Q: How do Kafka Transactions work?

Answer:

Kafka transactions enable atomic writes across multiple partitions and topics. They are the foundation for exactly-once semantics (EOS) in the "consume-transform-produce" pattern.

The Problem

Imagine a stream processing pipeline that reads from topic A, transforms the data, and writes to topic B while also committing consumer offsets.

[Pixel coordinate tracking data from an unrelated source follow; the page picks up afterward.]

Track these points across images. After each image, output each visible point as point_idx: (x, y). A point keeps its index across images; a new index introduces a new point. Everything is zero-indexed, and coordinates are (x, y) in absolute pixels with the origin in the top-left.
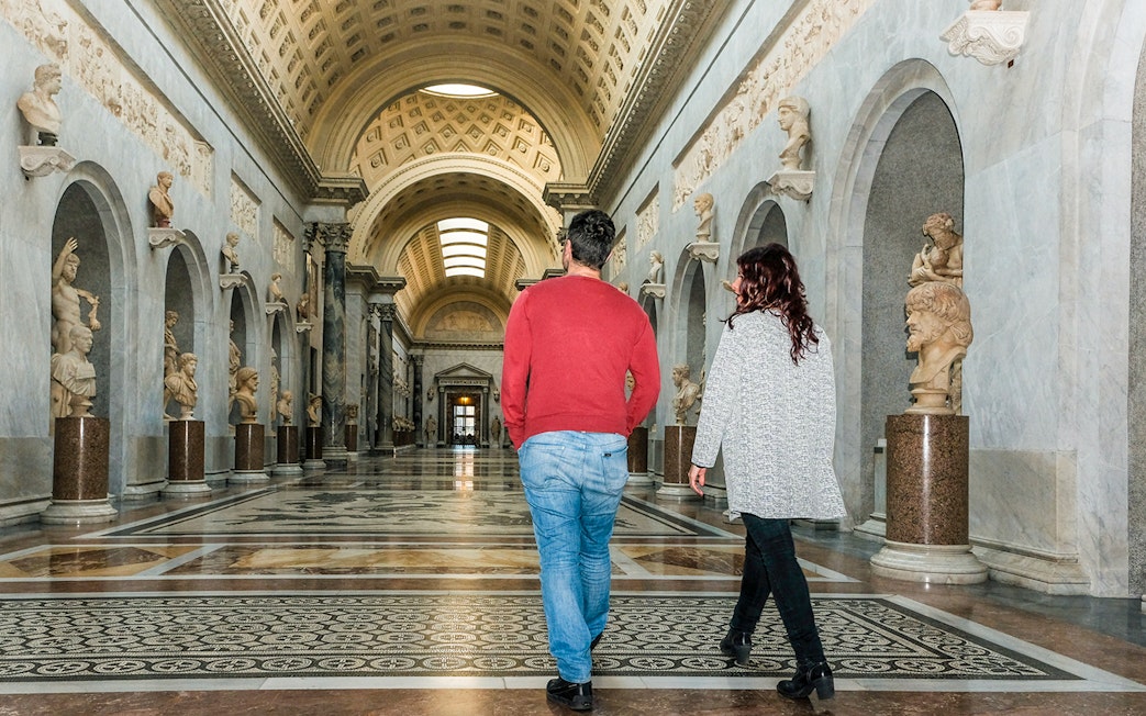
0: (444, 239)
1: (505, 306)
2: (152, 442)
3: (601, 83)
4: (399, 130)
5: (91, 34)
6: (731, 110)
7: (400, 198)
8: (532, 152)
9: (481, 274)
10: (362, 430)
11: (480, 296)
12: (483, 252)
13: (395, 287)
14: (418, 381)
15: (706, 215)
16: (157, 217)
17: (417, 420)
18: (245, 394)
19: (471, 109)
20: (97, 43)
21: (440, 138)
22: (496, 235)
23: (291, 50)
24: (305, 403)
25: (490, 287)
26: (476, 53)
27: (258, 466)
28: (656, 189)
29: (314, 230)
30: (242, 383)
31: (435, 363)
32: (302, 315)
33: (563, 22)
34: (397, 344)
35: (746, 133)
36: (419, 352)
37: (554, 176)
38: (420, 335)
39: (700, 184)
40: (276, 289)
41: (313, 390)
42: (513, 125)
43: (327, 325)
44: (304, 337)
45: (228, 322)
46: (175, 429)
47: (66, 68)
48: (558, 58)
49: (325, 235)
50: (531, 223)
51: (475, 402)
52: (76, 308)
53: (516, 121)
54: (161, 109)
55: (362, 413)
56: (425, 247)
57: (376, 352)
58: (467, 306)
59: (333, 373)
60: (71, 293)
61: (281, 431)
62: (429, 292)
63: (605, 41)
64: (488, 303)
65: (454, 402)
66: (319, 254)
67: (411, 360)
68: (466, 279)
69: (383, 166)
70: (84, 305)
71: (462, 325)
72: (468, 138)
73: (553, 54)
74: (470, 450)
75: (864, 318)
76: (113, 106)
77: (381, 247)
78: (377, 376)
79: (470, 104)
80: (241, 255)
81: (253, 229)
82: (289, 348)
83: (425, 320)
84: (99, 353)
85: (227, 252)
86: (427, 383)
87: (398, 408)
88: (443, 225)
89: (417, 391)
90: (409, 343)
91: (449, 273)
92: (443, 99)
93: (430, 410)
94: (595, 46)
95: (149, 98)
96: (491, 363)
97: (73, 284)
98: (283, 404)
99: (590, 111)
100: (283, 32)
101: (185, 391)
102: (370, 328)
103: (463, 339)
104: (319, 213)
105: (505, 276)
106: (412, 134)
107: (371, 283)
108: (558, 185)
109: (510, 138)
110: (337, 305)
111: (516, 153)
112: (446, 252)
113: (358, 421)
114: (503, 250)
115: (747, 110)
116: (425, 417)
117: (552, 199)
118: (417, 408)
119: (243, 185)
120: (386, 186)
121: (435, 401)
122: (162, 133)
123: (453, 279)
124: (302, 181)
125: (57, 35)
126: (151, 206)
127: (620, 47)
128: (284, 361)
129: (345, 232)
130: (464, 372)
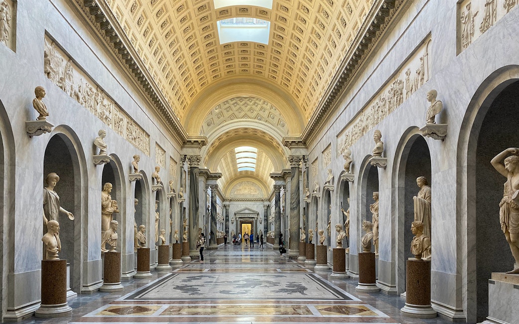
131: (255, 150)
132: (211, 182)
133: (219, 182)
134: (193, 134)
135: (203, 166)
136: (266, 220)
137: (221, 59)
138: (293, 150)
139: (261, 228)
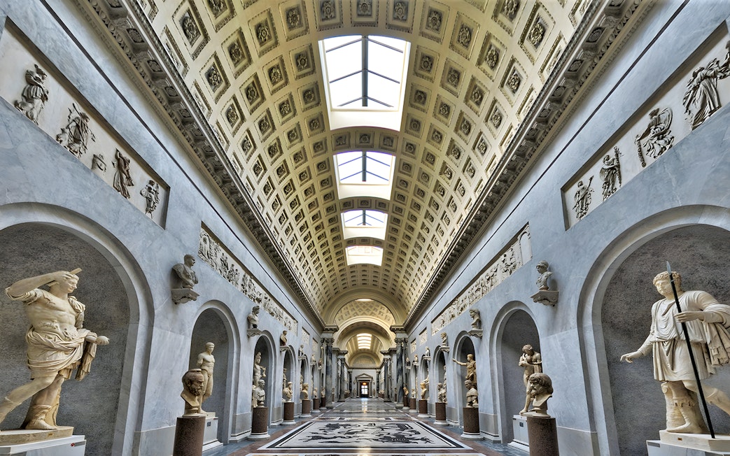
0: (358, 339)
1: (377, 358)
2: (279, 408)
3: (406, 298)
4: (347, 311)
5: (267, 296)
6: (451, 308)
7: (346, 328)
8: (384, 315)
9: (369, 348)
10: (336, 394)
11: (370, 355)
12: (370, 342)
13: (344, 354)
14: (350, 379)
15: (445, 339)
16: (282, 343)
17: (351, 390)
18: (305, 391)
19: (367, 304)
20: (269, 298)
21: (358, 312)
22: (374, 338)
23: (319, 293)
24: (321, 389)
25: (372, 351)
26: (370, 291)
27: (308, 413)
28: (426, 328)
29: (323, 340)
30: (304, 388)
31: (356, 373)
32: (320, 364)
33: (395, 283)
34: (345, 369)
35: (456, 316)
36: (351, 370)
37: (394, 324)
38: (351, 366)
39: (441, 329)
40: (313, 359)
41: (322, 385)
42: (379, 309)
43: (327, 367)
44: (320, 370)
45: (300, 369)
46: (286, 405)
47: (261, 305)
48: (393, 292)
49: (327, 342)
50: (385, 335)
51: (367, 384)
52: (260, 372)
53: (380, 307)
54: (285, 313)
55: (335, 390)
56: (353, 341)
57: (339, 372)
58: (364, 357)
59: (328, 381)
60: (258, 367)
61: (314, 400)
62: (354, 353)
63: (407, 288)
64: (370, 356)
65: (361, 384)
66: (325, 345)
67: (349, 372)
68: (364, 349)
69: (342, 320)
70: (262, 371)
71: (364, 363)
72: (366, 312)
73: (392, 291)
74: (366, 399)
75: (504, 375)
76: (272, 314)
77: (341, 342)
78: (340, 378)
79: (367, 303)
80: (304, 350)
81: (307, 342)
82: (316, 375)
83: (352, 362)
84: (266, 387)
85: (301, 350)
86: (353, 379)
87: (346, 387)
88: (358, 335)
89: (351, 382)
90: (348, 368)
91: (360, 348)
92: (359, 302)
93: (354, 387)
94: (405, 289)
95: (281, 310)
96: (373, 373)
97: (259, 364)
98: (315, 392)
99: (403, 306)
100: (317, 289)
101: (289, 394)
102: (338, 365)
103: (364, 366)
104: (326, 335)
105: (376, 348)
106: (350, 311)
107: (339, 353)
108: (394, 326)
109: (378, 311)
110: (330, 361)
111: (380, 316)
112: (359, 342)
113: (335, 393)
114: (375, 342)
115: (456, 309)
116: (353, 389)
117: (392, 330)
118: (350, 386)
119: (305, 330)
120: (343, 325)
121: (356, 384)
122: (284, 319)
123: (360, 350)
124: (321, 328)
125: (259, 297)
126: (281, 340)
127: (412, 289)
128: (314, 378)
129: (332, 341)
130: (364, 376)
131: (371, 335)
132: (341, 357)
133: (346, 357)
134: (328, 324)
135: (335, 345)
136: (378, 382)
137: (349, 276)
138: (398, 334)
139: (374, 387)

Without transactions, a crash mid-pipeline could result in:

  • Data written to topic B but offset not committed → duplicates on retry
  • Offset committed but data not written to topic B → data loss

How Transactions Work

// 1. Configure transactional producer
Properties props = new Properties();
props.put("transactional.id", "order-processor-1");
props.put("enable.idempotence", "true");

KafkaProducer<String, String> producer = new KafkaProducer<>(props);

// 2. Initialize transactions (called once)
producer.initTransactions();

try {
    // 3. Begin transaction
    producer.beginTransaction();

    // 4. Consume from input topic
    ConsumerRecords<String, String> records = consumer.poll(Duration.ofMillis(100));

    for (ConsumerRecord<String, String> record : records) {
        // 5. Process and produce to output topic
        String result = transform(record.value());
        producer.send(new ProducerRecord<>("output-topic", record.key(), result));
    }

    // 6. Commit consumer offsets AS PART OF the transaction
    producer.sendOffsetsToTransaction(
        getOffsetsToCommit(records),
        consumer.groupMetadata()
    );

    // 7. Commit transaction (atomic: either ALL writes + offset commit succeed, or NONE)
    producer.commitTransaction();

} catch (Exception e) {
    // 8. Abort transaction (all writes are rolled back)
    producer.abortTransaction();
}

What Happens Atomically

When commitTransaction() succeeds, ALL of the following are committed together:

  1. All send() messages to output topics.
  2. The consumer offset commit.

If anything fails, abortTransaction() rolls back everything — the output messages are marked as "aborted" and the consumer offsets are not updated.

Consumer Side: read_committed

For consumers to properly participate in transactions:

isolation.level=read_committed
Isolation LevelBehavior
read_uncommitted (default)Consumer sees ALL messages, including those from aborted transactions
read_committedConsumer only sees messages from committed transactions

The transactional.id

  • Must be unique per producer instance but stable across restarts.
  • When a producer with the same transactional.id restarts, Kafka "fences" the old producer — any pending transactions from the old instance are aborted.
  • This prevents "zombie" producers from causing duplicates.

[!TIP] Kafka Streams uses transactions internally to provide exactly-once semantics out of the box. You just set processing.guarantee=exactly_once_v2 and the framework handles all the transactional plumbing automatically.